Serenay'ın düğününde beni böyle zorla götürmüştü.

Ceketinin cebinden arabanın anahtarını çıkartıp ilerde gördüğüm siyah Audi arabasını açtı.

"Beni bırak." diye bağırdım. Etraftaki birkaç kişi bize baksalarda aldırış etmedi. Arabayı açıp beni bindirdikten sonra arabayı kilitledi. Camdan onu izlediğimde telefonunu çıkartıp birilerini aradığını gördüm.

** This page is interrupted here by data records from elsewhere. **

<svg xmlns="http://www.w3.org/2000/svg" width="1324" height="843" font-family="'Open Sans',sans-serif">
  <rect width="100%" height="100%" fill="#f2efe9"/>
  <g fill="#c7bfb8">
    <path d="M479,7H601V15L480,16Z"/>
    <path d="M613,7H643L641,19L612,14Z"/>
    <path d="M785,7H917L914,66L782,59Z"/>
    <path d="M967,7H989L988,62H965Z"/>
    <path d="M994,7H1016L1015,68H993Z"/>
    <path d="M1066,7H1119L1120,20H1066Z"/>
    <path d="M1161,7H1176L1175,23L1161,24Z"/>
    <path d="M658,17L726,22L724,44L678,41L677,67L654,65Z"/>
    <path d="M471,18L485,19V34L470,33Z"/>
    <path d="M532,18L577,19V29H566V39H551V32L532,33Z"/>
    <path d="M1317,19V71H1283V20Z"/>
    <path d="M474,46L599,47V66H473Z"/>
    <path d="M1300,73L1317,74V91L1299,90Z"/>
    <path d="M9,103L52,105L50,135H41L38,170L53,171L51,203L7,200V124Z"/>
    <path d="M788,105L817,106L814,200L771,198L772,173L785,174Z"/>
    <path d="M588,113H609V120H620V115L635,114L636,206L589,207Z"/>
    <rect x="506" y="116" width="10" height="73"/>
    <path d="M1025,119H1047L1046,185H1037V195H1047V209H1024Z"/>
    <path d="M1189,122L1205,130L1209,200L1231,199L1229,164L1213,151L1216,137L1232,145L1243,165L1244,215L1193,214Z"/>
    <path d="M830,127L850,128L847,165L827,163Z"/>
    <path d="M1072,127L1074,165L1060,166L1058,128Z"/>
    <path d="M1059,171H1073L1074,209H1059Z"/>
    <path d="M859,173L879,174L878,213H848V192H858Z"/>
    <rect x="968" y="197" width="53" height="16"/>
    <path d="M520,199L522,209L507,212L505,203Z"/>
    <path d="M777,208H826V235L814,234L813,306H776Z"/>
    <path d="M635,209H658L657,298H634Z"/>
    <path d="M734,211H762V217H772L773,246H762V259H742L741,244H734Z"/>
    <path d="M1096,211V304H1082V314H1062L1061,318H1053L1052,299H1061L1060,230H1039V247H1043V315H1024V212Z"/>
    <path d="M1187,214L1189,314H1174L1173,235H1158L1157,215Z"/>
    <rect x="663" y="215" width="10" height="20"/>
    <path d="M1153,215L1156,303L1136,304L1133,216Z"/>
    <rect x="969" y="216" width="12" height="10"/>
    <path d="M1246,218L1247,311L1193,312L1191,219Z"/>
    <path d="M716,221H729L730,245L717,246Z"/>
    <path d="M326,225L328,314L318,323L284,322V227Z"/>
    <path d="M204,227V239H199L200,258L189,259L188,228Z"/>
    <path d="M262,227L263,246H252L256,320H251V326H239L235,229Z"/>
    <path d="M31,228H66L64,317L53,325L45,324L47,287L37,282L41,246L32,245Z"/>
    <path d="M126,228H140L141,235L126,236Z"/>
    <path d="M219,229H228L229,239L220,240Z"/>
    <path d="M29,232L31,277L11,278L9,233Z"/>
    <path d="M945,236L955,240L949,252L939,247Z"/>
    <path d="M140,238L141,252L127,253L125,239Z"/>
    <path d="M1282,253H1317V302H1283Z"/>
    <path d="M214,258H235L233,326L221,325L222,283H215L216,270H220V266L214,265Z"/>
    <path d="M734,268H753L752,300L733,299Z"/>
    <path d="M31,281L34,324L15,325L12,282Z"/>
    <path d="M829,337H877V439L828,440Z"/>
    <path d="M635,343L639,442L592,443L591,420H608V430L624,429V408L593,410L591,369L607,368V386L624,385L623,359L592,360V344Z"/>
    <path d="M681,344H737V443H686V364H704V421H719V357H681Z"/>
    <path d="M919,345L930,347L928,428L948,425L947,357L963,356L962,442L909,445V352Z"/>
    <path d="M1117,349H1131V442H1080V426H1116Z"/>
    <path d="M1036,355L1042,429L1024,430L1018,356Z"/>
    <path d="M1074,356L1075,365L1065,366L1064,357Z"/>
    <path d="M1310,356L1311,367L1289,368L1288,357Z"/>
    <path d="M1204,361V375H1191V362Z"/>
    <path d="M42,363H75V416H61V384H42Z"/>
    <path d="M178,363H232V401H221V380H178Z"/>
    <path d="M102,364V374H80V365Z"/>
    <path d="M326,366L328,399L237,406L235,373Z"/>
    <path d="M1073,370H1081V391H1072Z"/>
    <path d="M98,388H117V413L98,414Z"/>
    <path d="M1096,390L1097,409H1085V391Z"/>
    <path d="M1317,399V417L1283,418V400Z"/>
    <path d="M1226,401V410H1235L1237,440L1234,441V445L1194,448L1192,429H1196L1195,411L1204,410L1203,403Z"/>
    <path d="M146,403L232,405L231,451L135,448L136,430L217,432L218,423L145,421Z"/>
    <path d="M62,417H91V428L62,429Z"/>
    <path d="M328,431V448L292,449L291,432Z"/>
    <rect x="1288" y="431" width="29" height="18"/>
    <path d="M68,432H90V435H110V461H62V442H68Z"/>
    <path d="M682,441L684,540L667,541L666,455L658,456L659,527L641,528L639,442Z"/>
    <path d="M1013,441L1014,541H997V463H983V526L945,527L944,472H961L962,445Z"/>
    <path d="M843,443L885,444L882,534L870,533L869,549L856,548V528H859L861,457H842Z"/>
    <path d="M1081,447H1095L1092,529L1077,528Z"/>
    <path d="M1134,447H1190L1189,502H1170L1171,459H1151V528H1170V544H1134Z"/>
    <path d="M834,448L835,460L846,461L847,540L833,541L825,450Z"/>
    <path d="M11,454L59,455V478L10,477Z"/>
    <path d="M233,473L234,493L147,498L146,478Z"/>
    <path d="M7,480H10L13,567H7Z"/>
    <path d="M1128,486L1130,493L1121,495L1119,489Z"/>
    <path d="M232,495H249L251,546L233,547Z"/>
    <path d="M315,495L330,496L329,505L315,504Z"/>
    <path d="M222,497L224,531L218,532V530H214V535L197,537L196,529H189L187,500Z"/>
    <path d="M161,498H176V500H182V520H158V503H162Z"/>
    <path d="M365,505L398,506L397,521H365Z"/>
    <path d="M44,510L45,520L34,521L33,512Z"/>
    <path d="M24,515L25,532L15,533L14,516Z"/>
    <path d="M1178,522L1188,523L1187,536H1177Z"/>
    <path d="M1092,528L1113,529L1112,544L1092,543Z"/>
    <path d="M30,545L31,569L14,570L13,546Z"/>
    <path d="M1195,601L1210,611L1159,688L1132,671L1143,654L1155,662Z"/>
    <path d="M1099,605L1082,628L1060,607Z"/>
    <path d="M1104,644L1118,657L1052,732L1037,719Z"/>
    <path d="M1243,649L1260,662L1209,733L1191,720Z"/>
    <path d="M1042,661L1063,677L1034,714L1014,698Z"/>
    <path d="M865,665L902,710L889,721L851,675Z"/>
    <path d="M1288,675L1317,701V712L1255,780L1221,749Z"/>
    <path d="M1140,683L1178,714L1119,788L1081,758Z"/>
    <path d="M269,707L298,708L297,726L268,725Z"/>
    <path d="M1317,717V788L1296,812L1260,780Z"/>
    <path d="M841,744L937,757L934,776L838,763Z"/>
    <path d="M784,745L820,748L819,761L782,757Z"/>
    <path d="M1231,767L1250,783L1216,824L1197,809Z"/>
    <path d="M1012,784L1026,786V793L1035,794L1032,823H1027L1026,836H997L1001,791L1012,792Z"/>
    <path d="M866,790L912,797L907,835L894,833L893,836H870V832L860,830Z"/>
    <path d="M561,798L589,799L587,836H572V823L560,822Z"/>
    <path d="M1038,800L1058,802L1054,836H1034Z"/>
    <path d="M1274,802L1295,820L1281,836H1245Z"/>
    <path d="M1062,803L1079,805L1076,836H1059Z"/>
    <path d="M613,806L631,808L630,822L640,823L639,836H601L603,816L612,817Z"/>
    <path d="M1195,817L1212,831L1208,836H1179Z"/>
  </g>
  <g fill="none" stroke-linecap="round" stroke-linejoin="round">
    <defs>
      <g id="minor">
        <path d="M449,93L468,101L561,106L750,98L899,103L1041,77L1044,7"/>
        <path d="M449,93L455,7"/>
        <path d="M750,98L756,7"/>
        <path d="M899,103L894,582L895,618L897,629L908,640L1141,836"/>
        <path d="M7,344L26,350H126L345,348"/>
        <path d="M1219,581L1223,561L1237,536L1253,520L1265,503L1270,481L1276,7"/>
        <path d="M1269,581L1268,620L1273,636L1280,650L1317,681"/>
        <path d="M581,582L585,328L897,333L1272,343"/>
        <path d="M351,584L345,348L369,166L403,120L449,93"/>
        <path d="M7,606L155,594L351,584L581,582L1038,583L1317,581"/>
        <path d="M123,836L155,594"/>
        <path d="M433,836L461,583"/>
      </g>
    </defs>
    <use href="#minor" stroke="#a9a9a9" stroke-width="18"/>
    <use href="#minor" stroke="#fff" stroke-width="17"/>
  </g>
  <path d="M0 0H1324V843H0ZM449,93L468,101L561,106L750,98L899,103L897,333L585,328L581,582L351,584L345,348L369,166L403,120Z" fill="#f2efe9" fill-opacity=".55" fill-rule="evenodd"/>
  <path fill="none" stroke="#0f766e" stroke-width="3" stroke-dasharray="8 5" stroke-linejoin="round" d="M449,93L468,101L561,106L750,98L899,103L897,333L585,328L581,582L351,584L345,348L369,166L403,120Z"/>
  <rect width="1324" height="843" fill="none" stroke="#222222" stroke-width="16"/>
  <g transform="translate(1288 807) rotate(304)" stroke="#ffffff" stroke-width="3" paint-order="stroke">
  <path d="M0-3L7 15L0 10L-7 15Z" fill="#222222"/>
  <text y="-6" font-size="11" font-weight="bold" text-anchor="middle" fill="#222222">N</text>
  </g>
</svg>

Kısa konuşmanın ardından telefonu elinden bırakmadan aracın önünden geçerek kapısını açıp içine bindi. Hemen aracı kilitleyip üzerindeki ceketi çıkartarak arkaya doğru fırlattı. Beyaz gömleğin içinde sımsıkı kasları gözüme çarptı.

Ne yapıyorum ben ya!

"Kemerini tak." diye emir verdi. Takmadım. Takmadığımı görünce üzerime doğru eğilerek kendisi takmaya çalıştı. Yakınlığıyla kendimi zor tutarken, onun da benden aşağı kalır yanı yoktu. Kendini zor tutuyordu.
Kemeri takarken saçları yüzümü çizdi.

Kemerimi taktıktan sonra yüzünü bana doğru çevirdi. Sinirle gözlerini kapatıp açtı. Burnundan soluyordu. Geri çekilerek aracı çalıştırdı.